═════ Recorded information

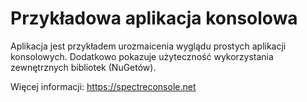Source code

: # Przykładowa aplikacja konsolowa

Aplikacja jest przykładem urozmaicenia wyglądu prostych aplikacji konsolowych.
Dodatkowo pokazuje użyteczność wykorzystania zewnętrznych bibliotek (NuGetów).

Więcej informacji: https://spectreconsole.net
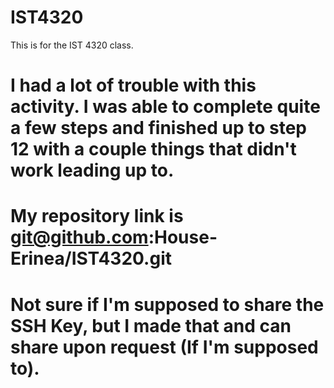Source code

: # IST4320
This is for the IST 4320 class.
# I had a lot of trouble with this activity. I was able to complete quite a few steps and finished up to step 12 with a couple things that didn't work leading up to. 
# My repository link is git@github.com:House-Erinea/IST4320.git
# Not sure if I'm supposed to share the SSH Key, but I made that and can share upon request (If I'm supposed to).
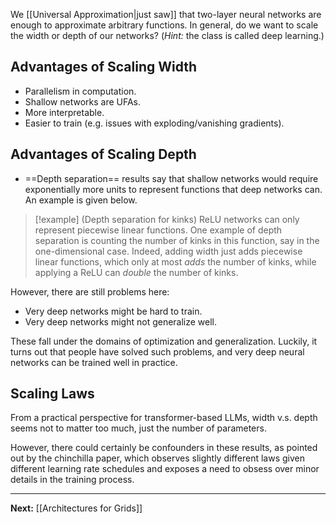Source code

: We [[Universal Approximation|just saw]] that two-layer neural networks are enough to approximate arbitrary functions. In general, do we want to scale the width or depth of our networks? (*Hint:* the class is called deep learning.)

## Advantages of Scaling Width

* Parallelism in computation.
* Shallow networks are UFAs.
* More interpretable.
* Easier to train (e.g. issues with exploding/vanishing gradients).

## Advantages of Scaling Depth

* ==Depth separation== results say that shallow networks would require exponentially more units to represent functions that deep networks can. An example is given below.

> [!example] (Depth separation for kinks)
> ReLU networks can only represent piecewise linear functions. One example of depth separation is counting the number of kinks in this function, say in the one-dimensional case. Indeed, adding width just adds piecewise linear functions, which only at most *adds* the number of kinks, while applying a ReLU can *double* the number of kinks.

However, there are still problems here:

* Very deep networks might be hard to train.
* Very deep networks might not generalize well.

These fall under the domains of optimization and generalization. Luckily, it turns out that people have solved such problems, and very deep neural networks can be trained well in practice.

## Scaling Laws

From a practical perspective for transformer-based LLMs, width v.s. depth seems not to matter too much, just the number of parameters.

However, there could certainly be confounders in these results, as pointed out by the chinchilla paper, which observes slightly different laws given different learning rate schedules and exposes a need to obsess over minor details in the training process. 

---

**Next:** [[Architectures for Grids]]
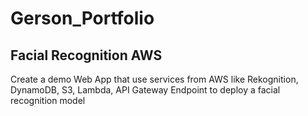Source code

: # Gerson_Portfolio

## Facial Recognition AWS
Create a demo Web App that use services from AWS like Rekognition, DynamoDB, S3, Lambda, API Gateway Endpoint to deploy a facial recognition model 
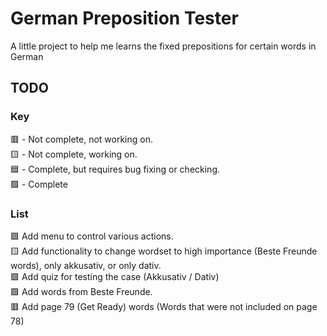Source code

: # German Preposition Tester
A little project to help me learns the fixed prepositions for certain words in German

## TODO
### Key
🟥 - Not complete, not working on.\
🟨 - Not complete, working on.\
🟦 - Complete, but requires bug fixing or checking.\
🟩 - Complete

### List
🟩 Add menu to control various actions.\
🟨 Add functionality to change wordset to high importance (Beste Freunde words), only akkusativ, or only dativ.\
🟩 Add quiz for testing the case (Akkusativ / Dativ)\
🟩 Add words from Beste Freunde.\
🟥 Add page 79 (Get Ready) words (Words that were not included on page 78)

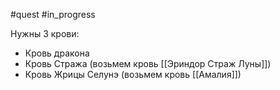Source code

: #quest #in_progress

Нужны 3 крови:

- Кровь дракона
- Кровь Стража (возьмем кровь [[Эриндор Страж Луны]])
- Кровь Жрицы Селунэ (возьмем кровь [[Амалия]])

══════════

What to do:
Of all the material above, only the lines from the one that has "However, there are" down to the one that has "German Preposition Tester" are to be written out, exactly and with both ends included. Pictures are skipped.

Solution to this exercise:
However, there are still problems here:

* Very deep networks might be hard to train.
* Very deep networks might not generalize well.

These fall under the domains of optimization and generalization. Luckily, it turns out that people have solved such problems, and very deep neural networks can be trained well in practice.

## Scaling Laws

From a practical perspective for transformer-based LLMs, width v.s. depth seems not to matter too much, just the number of parameters.

However, there could certainly be confounders in these results, as pointed out by the chinchilla paper, which observes slightly different laws given different learning rate schedules and exposes a need to obsess over minor details in the training process. 

---

**Next:** [[Architectures for Grids]]
Source code

: # Gerson_Portfolio

## Facial Recognition AWS
Create a demo Web App that use services from AWS like Rekognition, DynamoDB, S3, Lambda, API Gateway Endpoint to deploy a facial recognition model 
Source code

: # German Preposition Tester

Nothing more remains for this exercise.